Note: only the uncorrelated errors model can be used with the Pairwise Comparison.

2. First Order Autocorrelated estimated from the data:

If you select "First Order Autocorrelated estimated from the data", the autocorrelation parameter will be estimated separately for each by-group using the method described in Section 2.3 of Kim et al. (2000). Under this option, the autocorrelation parameter is estimated for the model with the default maximum number of joinpoints or the maximum number of joinpoints set by a user.

3. First Order Autocorrelated with correlation =

If you select "First Order Autocorrelated with correlation =", you must input an autocorrelation parameter (between -1 and 1) which represents the correlation between adjacent points. The program then assumes the random errors are autocorrelated and estimates the regression coefficients by weighted least squares. The autocorrelation model is based on the assumption that corr(e_i, e_j) = φ^|i-j| where e_i and e_j are the errors corresponding to the i^th and j^th points and φ is the autocorrelation parameter chosen. This option makes sense only with equally spaced points.

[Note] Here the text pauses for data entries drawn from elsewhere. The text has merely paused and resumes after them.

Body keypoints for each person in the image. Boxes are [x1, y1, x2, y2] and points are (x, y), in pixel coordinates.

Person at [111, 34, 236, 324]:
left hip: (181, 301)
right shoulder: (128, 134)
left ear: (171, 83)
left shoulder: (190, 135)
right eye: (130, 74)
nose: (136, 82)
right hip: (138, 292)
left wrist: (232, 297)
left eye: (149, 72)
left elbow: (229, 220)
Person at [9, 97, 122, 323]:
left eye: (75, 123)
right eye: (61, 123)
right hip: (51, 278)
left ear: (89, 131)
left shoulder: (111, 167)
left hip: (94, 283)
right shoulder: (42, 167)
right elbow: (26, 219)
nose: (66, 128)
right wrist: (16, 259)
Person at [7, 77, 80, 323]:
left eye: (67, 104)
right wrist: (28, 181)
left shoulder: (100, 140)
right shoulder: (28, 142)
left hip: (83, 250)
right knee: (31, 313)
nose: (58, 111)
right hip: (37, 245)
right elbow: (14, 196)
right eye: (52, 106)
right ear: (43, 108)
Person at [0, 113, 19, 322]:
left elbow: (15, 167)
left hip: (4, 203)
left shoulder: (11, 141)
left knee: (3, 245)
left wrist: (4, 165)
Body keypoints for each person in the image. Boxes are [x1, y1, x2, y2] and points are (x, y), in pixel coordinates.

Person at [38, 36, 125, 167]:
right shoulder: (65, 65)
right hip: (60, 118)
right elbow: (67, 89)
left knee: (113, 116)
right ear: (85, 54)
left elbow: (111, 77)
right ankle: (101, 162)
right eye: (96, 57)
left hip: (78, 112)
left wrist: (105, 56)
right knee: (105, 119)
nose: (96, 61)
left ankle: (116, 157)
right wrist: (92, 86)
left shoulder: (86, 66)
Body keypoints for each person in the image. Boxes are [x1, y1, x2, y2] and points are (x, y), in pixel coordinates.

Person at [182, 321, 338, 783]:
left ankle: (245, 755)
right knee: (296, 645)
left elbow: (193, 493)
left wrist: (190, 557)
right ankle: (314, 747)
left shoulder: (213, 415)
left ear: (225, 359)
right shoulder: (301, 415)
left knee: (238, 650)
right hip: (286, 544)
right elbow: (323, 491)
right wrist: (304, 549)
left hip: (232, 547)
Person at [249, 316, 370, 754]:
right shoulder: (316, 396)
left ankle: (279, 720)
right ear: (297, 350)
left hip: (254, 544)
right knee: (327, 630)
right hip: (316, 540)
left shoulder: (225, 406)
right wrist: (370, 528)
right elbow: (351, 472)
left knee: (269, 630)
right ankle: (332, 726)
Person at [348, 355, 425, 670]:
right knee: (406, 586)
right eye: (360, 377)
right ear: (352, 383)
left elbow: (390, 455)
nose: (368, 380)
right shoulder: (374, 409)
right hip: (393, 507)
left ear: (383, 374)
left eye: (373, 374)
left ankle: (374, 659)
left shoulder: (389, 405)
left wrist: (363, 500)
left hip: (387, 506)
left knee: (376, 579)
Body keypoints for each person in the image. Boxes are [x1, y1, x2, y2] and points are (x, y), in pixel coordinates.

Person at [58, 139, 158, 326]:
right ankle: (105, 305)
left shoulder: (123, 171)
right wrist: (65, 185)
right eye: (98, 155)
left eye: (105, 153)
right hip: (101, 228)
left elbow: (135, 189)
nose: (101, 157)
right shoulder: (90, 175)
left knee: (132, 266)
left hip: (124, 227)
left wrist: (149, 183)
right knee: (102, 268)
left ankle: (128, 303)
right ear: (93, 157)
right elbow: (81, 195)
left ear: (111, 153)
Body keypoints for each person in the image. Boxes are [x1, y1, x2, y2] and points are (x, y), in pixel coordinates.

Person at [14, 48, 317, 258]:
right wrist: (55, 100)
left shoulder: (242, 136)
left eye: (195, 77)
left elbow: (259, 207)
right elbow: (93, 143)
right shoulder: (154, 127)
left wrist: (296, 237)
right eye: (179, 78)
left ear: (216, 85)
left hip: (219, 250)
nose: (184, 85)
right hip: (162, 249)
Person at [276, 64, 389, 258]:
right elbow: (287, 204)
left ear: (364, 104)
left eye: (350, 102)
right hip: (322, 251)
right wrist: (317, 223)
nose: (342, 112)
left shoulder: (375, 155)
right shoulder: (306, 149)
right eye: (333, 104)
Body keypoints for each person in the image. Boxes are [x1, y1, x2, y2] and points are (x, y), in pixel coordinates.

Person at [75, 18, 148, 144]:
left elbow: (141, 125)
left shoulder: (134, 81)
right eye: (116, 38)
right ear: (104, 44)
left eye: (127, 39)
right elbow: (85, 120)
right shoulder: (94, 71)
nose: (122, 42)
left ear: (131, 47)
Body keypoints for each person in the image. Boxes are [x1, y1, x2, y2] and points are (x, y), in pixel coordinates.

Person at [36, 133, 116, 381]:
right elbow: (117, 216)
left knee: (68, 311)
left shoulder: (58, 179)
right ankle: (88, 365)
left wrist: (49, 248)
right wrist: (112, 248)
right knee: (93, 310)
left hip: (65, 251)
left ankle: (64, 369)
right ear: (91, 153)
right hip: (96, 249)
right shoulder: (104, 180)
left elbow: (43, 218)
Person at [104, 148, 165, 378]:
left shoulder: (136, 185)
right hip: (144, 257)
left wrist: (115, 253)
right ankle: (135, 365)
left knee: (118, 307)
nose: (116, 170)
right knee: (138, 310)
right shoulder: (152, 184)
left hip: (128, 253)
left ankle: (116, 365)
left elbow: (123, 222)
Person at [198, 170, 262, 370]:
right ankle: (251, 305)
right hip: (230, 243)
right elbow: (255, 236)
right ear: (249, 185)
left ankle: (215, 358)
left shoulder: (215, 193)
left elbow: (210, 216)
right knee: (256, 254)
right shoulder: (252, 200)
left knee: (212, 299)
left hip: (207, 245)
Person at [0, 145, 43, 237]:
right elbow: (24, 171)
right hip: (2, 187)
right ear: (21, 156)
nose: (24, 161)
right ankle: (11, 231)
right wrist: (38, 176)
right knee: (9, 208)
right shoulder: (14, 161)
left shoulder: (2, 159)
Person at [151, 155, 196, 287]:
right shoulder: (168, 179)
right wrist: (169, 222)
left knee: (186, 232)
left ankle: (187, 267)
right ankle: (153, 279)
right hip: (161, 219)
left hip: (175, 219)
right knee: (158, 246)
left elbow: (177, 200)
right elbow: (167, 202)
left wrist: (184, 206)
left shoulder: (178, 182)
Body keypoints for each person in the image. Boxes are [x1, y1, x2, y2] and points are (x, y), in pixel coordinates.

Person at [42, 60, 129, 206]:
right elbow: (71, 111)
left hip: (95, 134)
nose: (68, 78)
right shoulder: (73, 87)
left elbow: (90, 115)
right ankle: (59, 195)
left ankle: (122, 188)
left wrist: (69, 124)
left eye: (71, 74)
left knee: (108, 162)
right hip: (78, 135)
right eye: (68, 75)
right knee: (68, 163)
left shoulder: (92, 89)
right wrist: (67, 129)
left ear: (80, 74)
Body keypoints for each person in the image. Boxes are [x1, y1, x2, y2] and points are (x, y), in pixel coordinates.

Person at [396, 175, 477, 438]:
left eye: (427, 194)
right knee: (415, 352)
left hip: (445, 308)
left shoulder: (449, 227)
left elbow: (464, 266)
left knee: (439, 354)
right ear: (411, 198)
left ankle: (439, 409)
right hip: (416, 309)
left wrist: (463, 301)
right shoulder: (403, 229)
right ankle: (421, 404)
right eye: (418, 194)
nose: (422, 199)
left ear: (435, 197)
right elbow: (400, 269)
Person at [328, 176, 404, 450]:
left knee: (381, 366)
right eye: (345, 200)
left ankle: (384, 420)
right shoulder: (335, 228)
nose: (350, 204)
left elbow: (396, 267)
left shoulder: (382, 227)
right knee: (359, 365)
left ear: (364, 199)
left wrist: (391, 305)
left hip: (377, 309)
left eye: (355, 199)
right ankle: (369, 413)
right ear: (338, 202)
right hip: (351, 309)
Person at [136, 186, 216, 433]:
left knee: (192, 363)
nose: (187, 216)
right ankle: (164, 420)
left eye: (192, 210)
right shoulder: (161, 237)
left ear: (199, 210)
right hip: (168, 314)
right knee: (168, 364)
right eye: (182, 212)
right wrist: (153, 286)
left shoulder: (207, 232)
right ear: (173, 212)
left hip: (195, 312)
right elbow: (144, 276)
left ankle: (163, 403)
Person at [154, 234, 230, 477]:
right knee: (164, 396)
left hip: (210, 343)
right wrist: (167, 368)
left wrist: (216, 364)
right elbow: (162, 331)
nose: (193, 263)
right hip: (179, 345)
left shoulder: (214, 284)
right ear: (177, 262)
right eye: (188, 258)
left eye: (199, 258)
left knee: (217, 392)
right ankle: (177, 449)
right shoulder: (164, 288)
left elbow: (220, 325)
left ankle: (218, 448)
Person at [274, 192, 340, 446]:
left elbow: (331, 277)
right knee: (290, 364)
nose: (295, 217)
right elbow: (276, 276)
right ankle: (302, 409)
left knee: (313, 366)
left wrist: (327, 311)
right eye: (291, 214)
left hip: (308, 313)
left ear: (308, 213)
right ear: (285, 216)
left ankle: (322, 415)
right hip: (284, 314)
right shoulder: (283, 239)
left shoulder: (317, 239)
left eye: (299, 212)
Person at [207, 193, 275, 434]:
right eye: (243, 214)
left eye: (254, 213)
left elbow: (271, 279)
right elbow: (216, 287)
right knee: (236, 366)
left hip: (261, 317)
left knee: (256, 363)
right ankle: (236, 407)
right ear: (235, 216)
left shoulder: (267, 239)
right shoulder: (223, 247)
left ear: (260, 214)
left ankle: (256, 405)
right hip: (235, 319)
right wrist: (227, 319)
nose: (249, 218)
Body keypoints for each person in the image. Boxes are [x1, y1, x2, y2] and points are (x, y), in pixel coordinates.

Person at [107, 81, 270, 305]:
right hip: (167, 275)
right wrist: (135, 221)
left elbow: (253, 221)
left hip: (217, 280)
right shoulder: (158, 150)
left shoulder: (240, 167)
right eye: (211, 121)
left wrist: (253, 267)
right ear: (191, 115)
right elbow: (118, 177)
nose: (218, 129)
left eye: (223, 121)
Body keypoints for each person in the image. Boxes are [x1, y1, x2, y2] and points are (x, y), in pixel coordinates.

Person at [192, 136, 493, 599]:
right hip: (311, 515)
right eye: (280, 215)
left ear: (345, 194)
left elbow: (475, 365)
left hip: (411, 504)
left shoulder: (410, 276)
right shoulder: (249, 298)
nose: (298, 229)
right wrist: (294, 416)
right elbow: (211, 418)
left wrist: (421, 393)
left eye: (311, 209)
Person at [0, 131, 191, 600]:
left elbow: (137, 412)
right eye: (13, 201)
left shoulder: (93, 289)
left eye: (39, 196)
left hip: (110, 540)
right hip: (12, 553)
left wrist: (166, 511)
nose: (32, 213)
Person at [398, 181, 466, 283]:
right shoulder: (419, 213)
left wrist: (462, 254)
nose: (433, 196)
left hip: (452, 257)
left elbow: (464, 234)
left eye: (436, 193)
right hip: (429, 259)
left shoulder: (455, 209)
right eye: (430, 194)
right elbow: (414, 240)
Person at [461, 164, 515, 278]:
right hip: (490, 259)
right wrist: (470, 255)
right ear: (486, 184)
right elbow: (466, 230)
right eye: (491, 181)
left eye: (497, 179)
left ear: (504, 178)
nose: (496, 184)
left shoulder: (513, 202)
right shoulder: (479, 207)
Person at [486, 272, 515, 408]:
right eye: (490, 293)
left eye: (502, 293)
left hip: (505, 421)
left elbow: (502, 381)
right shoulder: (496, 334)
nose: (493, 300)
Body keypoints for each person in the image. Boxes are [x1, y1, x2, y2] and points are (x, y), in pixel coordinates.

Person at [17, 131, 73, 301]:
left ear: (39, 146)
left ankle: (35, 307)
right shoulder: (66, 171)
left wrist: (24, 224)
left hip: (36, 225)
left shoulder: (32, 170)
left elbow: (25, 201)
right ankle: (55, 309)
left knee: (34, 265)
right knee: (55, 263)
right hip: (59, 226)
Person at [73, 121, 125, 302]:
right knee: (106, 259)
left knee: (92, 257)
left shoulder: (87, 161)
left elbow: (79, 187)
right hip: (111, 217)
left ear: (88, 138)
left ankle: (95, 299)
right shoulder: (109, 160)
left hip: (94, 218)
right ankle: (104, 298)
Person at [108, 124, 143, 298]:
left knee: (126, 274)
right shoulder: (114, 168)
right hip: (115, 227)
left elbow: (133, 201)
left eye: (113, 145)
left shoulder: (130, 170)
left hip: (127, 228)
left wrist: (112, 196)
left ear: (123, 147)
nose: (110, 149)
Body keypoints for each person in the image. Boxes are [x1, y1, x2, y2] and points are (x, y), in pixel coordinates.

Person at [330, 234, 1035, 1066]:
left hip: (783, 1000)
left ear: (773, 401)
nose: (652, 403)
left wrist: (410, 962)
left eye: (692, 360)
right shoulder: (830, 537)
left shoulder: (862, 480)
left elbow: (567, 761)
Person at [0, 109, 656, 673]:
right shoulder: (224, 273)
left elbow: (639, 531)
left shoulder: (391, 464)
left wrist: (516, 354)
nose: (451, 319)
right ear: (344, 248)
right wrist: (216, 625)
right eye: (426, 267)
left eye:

Although the autocorrelation may be estimated from the data, correcting for autocorrelation with this estimate may seriously reduce the power to detect joinpoints (see Section 3 of Kim et al. (2000)). We found in our simulations in Table IV of that paper that adjusting for autocorrelation was helpful in maintaining proper size of the tests of joinpoints when there was large autocorrelation. We also found that if there was no autocorrelation then the adjustment seriously affected the power of the test to detect joinpoints. For example, we see in Table IV (b) with φ = 0, the power goes from 90% to 68%. This is because it is difficult to differentiate between autocorrelation and joinpoints in a model.

1. If you suspect that your data are positively autocorrelated, we suggest using the “First Order Autocorrelated with correlation =" option to see how sensitive your results are to changes in autocorrelation. The option should be used as follows:
2. Fit the model with the uncorrelated errors option.
3. If the user suspects that there is positive autocorrelation in the data, then repeat the analysis trying several values of the autocorrelation parameter, say for example 0.1, 0.2, and 0.3. If the results are very similar with different values of the autocorrelation parameter, then the user knows their results will still hold if there is autocorrelation present. If the results change as the autocorrelation parameter changes, then the user may end up presenting the series of results, to show how the results depend on different assumptions about the autocorrelation.

If you suspect negative autocorrelation, the uncorrelated errors model will suffice (see Kim et al., 2000).

Note: only the uncorrelated errors model can be used with the Pairwise Comparison.